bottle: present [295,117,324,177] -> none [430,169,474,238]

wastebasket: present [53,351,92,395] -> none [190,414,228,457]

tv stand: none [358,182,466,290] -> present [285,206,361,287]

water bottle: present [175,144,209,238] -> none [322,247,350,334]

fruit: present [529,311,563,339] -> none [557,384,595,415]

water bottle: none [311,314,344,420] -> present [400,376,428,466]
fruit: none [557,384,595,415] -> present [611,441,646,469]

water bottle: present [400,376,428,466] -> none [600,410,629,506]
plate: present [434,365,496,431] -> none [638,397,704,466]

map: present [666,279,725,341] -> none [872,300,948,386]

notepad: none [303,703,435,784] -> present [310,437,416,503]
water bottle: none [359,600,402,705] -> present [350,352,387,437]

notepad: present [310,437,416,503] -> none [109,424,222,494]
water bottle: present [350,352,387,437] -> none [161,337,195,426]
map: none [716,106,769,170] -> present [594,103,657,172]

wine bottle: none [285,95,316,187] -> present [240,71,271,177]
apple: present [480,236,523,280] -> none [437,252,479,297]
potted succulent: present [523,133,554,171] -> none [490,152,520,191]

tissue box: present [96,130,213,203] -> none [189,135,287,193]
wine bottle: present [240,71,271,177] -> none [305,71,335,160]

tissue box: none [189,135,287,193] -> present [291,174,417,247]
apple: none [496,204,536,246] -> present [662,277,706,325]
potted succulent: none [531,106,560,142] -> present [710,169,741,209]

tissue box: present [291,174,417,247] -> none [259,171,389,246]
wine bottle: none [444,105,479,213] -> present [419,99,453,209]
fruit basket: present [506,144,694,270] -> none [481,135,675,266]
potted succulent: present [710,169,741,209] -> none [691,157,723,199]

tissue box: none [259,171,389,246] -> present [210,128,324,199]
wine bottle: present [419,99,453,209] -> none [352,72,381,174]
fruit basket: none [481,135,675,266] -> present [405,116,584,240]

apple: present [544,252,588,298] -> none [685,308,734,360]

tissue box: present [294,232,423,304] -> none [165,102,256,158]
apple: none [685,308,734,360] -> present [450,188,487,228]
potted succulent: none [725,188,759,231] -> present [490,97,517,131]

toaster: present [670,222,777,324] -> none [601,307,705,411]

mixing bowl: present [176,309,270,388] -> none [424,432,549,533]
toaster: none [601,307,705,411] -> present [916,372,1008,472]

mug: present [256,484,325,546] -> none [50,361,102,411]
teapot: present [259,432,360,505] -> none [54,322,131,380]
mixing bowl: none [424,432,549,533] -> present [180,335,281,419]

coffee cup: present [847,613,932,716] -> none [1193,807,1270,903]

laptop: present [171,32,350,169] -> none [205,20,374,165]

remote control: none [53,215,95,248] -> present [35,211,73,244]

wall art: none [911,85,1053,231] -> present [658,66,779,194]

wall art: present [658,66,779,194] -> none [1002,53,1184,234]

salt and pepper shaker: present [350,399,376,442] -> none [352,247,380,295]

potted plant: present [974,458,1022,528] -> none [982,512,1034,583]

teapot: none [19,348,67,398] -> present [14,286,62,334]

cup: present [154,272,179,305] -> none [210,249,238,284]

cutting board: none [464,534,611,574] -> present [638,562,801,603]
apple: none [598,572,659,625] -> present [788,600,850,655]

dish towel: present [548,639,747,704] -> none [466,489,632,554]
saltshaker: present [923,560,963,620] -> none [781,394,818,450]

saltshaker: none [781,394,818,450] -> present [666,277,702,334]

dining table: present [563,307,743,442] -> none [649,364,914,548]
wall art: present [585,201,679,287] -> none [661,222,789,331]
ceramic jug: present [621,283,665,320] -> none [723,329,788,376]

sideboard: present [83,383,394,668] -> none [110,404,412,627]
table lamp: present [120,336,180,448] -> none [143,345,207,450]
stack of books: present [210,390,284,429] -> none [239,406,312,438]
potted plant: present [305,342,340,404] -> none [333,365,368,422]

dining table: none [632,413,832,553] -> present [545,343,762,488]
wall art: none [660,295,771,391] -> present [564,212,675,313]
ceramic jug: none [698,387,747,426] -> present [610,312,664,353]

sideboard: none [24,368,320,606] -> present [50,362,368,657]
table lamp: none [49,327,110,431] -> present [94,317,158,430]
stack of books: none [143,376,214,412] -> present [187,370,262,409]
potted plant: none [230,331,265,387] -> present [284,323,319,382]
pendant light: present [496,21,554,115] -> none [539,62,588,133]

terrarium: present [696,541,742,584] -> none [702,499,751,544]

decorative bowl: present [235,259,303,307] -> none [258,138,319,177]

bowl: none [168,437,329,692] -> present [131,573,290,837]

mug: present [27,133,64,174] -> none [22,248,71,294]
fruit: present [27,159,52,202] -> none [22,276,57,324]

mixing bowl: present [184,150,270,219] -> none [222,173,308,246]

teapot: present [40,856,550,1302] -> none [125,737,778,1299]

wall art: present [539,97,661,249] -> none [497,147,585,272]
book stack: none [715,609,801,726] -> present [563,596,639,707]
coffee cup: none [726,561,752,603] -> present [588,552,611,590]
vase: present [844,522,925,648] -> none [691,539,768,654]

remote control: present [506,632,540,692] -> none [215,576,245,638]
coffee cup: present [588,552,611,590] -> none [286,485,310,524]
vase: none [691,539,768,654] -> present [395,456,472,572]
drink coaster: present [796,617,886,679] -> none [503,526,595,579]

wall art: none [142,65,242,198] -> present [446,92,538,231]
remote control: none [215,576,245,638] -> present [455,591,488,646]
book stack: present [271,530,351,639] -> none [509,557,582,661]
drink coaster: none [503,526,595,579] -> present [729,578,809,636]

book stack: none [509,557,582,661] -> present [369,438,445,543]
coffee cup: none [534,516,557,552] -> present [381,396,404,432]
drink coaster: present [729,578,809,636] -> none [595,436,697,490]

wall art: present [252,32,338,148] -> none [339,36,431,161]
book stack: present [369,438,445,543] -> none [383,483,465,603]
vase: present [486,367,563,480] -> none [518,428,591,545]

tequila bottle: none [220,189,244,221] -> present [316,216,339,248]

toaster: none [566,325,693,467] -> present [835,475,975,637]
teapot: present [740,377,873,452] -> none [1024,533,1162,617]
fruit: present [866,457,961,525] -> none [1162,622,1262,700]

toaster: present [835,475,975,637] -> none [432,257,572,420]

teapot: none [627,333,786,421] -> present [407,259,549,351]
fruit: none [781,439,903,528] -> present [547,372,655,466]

## Exercise
Every line in the data that holds "table" should be copied out.

## Solution
dining table: present [563,307,743,442] -> none [649,364,914,548]
table lamp: present [120,336,180,448] -> none [143,345,207,450]
dining table: none [632,413,832,553] -> present [545,343,762,488]
table lamp: none [49,327,110,431] -> present [94,317,158,430]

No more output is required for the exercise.